**What you should do**.
Every entry is to be returned as it stands, apart from the pictures.

Stored data entries
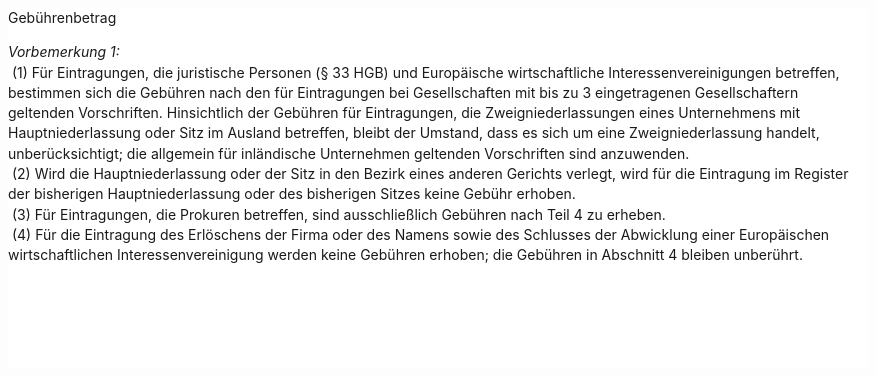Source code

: Gebührenbetrag

</th>

</tr>

</thead>

<tbody valign="top">

<tr>

<td style colspan="3" align="left" valign="top" charoff="50">

<span style="font-style:italic;">Vorbemerkung 1:</span>  
 (1) Für Eintragungen, die juristische Personen (§ 33 HGB) und
Europäische wirtschaftliche Interessenvereinigungen betreffen,
bestimmen sich die Gebühren nach den für Eintragungen bei Gesellschaften
mit bis zu 3 eingetragenen Gesellschaftern geltenden Vorschriften.
Hinsichtlich der Gebühren für Eintragungen, die Zweigniederlassungen
eines Unternehmens mit Hauptniederlassung oder Sitz im Ausland
betreffen, bleibt der Umstand, dass es sich um eine Zweigniederlassung
handelt, unberücksichtigt; die allgemein für inländische Unternehmen
geltenden Vorschriften sind anzuwenden.  
 (2) Wird die Hauptniederlassung oder der Sitz in den Bezirk eines
anderen Gerichts verlegt, wird für die Eintragung im Register der
bisherigen Hauptniederlassung oder des bisherigen Sitzes keine Gebühr
erhoben.  
 (3) Für Eintragungen, die Prokuren betreffen, sind ausschließlich
Gebühren nach Teil 4 zu erheben.  
 (4) Für die Eintragung des Erlöschens der Firma oder des Namens sowie
des Schlusses der Abwicklung einer Europäischen wirtschaftlichen
Interessenvereinigung werden keine Gebühren erhoben; die Gebühren in
Abschnitt 4 bleiben unberührt.

</td>

</tr>

<tr>

<td style align="left" valign="top" charoff="50">

 

</td>

<td style align="left" valign="top" charoff="50">

 

</td>

<td style align="left" valign="top" charoff="50">

 

</td>

</tr>

<tr>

**Exercise response**.
Source code

: Gebührenbetrag

</th>

</tr>

</thead>

<tbody valign="top">

<tr>

<td style colspan="3" align="left" valign="top" charoff="50">

<span style="font-style:italic;">Vorbemerkung 1:</span>  
 (1) Für Eintragungen, die juristische Personen (§ 33 HGB) und
Europäische wirtschaftliche Interessenvereinigungen betreffen,
bestimmen sich die Gebühren nach den für Eintragungen bei Gesellschaften
mit bis zu 3 eingetragenen Gesellschaftern geltenden Vorschriften.
Hinsichtlich der Gebühren für Eintragungen, die Zweigniederlassungen
eines Unternehmens mit Hauptniederlassung oder Sitz im Ausland
betreffen, bleibt der Umstand, dass es sich um eine Zweigniederlassung
handelt, unberücksichtigt; die allgemein für inländische Unternehmen
geltenden Vorschriften sind anzuwenden.  
 (2) Wird die Hauptniederlassung oder der Sitz in den Bezirk eines
anderen Gerichts verlegt, wird für die Eintragung im Register der
bisherigen Hauptniederlassung oder des bisherigen Sitzes keine Gebühr
erhoben.  
 (3) Für Eintragungen, die Prokuren betreffen, sind ausschließlich
Gebühren nach Teil 4 zu erheben.  
 (4) Für die Eintragung des Erlöschens der Firma oder des Namens sowie
des Schlusses der Abwicklung einer Europäischen wirtschaftlichen
Interessenvereinigung werden keine Gebühren erhoben; die Gebühren in
Abschnitt 4 bleiben unberührt.

</td>

</tr>

<tr>

<td style align="left" valign="top" charoff="50">

 

</td>

<td style align="left" valign="top" charoff="50">

 

</td>

<td style align="left" valign="top" charoff="50">

 

</td>

</tr>

<tr>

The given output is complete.